L'orbace è un tessuto di lana di pecora tipico della Sardegna,
più tecnicamente è un panno ottenuto mediante una specifica lavorazione che
risale ad epoche lontanissime. La parola deriva dall’Arabo “al-bazz” e
significa stoffa, tela. L’armatura del tessuto è a tela e il colore tipicamente
scuro è ottenuto con la tintura, perché naturalmente risulterebbe di colore
bigio.
Prima di tutto si selezionano i peli più lunghi della lana, poi, dopo la tessitura,
si ha il processo di “follatura” in cui si provoca l’infeltrimento così da
ottenere un panno robusto e impermeabile. Il processo di “follatura” prevede
di esercitare grandi pressioni sul tessuto imbevuto di acqua calda insaponata,
allo scopo di far compenetrare tra loro le fibre e ottenere un tessuto
compatto. Questa operazione veniva tradizionalmente effettuata calpestando a
piedi nudi i tessuti, successivamente questo processo avvenne in maniera più
sviluppata, utilizzando magli appositi, le “gualchiere”, che erano messi in
movimento da ruote che sfruttavano la corrente dei corsi d'acqua. In Sardegna, interi villaggi erano dediti alla produzione di
orbace, per esempio Arbus, nel Medio Campidano, o Tiana, nel Nuorese, che
conserva ancora oggi una gualchiera funzionante.

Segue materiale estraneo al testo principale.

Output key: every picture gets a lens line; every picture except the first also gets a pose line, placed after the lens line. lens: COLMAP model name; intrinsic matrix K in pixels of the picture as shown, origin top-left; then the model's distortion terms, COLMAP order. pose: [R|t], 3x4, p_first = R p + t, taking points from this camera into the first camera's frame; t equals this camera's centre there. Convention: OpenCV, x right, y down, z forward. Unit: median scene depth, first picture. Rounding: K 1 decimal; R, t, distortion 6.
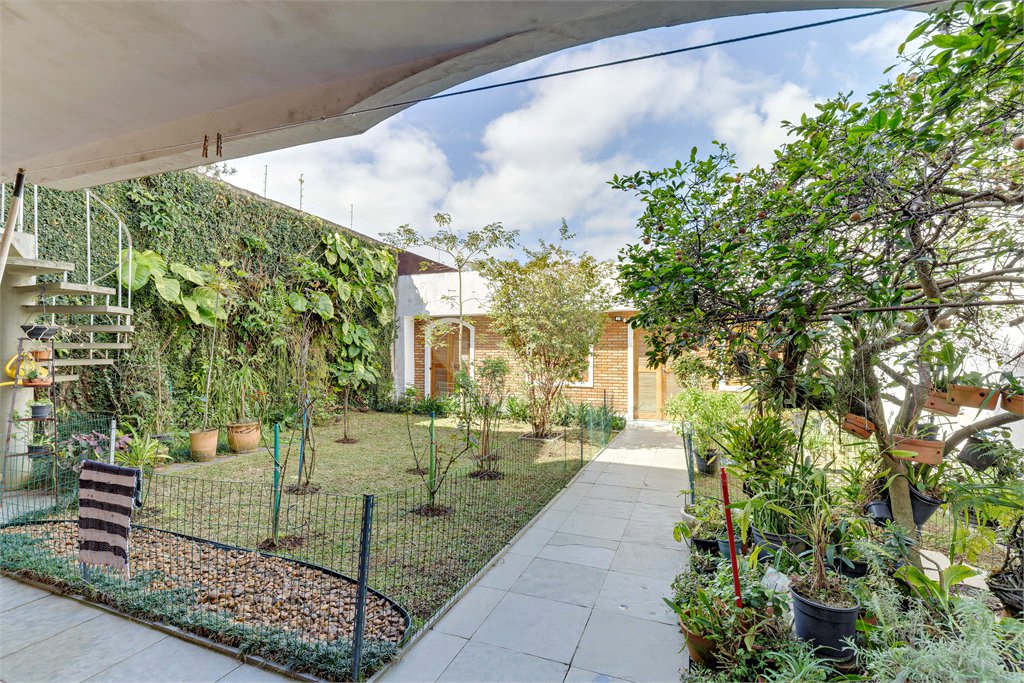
lens RADIAL K [[460.8, 0, 514.3], [0, 460.8, 348.8], [0, 0, 1]] dist [0.001461, 0.000262]
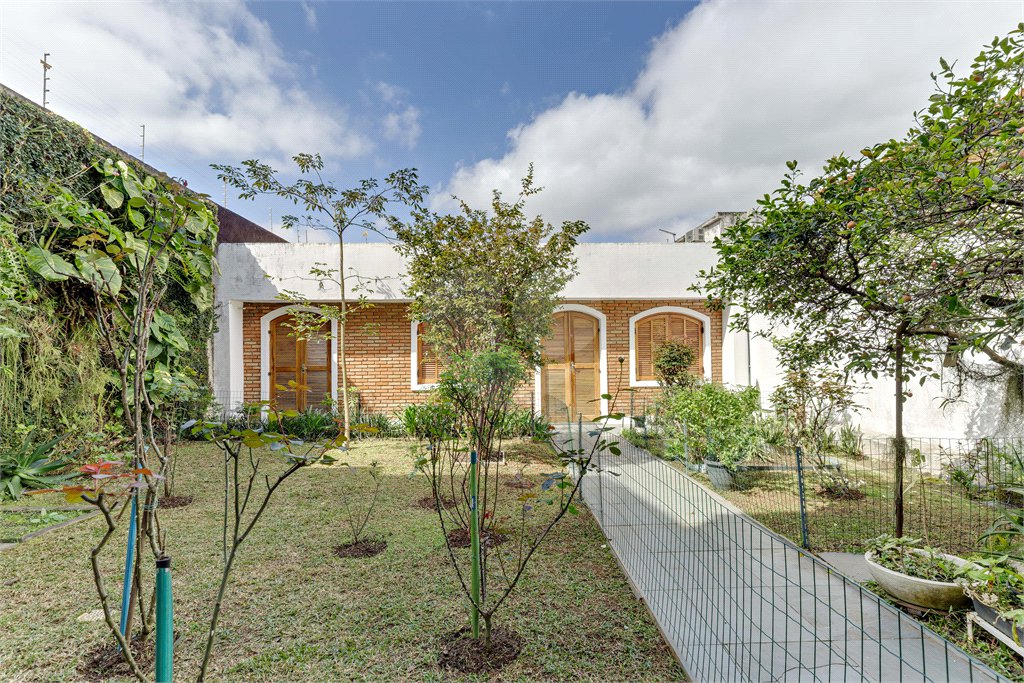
lens RADIAL K [[451.3, 0, 512.1], [0, 451.3, 345.2], [0, 0, 1]] dist [-0.004632, -0.000305]
pose [[0.907863, -0.001889, 0.419262, -0.157172], [0.007111, 0.999915, -0.010892, 0.009120], [-0.419206, 0.012870, 0.907800, 0.225161]]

L’orbace era il tessuto più
usato nell'abbigliamento quotidiano. Ad esempio, di orbace veniva fatto “su saccu” che
serviva ai pastori sia da mantello che da coperta ed è composto da due teli
abbastanza lunghi cuciti, per il lungo, l’uno sull'altro. L’orbace era ed è
usato tuttora anche per la confezione
dei caratteristici costumi locali, sia maschili che femminili e dei “gabbani”,
una specie di cappotto con cappuccio.
Alcuni studiosi affermano che l'orbace veniva usato anche in epoca romana per equipaggiare i soldati che andavano in guerra. Sicuramente di orbace erano i sai dei monaci medievali. Mentre in epoche più recenti, venne usato ad esempio durante il Fascismo, quando il Regime promosse l'Autarchia, e si incrementò l'uso dell'orbace al posto dei tessuti tradizionali. Vi fu una vera e propria "campagna dell'orbace" che ebbe riflessi positivi sull'economa rurale della Sardegna. Di orbace erano infatti le uniformi della Milizia Volontaria per la Sicurezza Nazionale, le cosiddette "camice nere" e delle organizzazioni giovanili, i Balilla e le Giovani Italiane.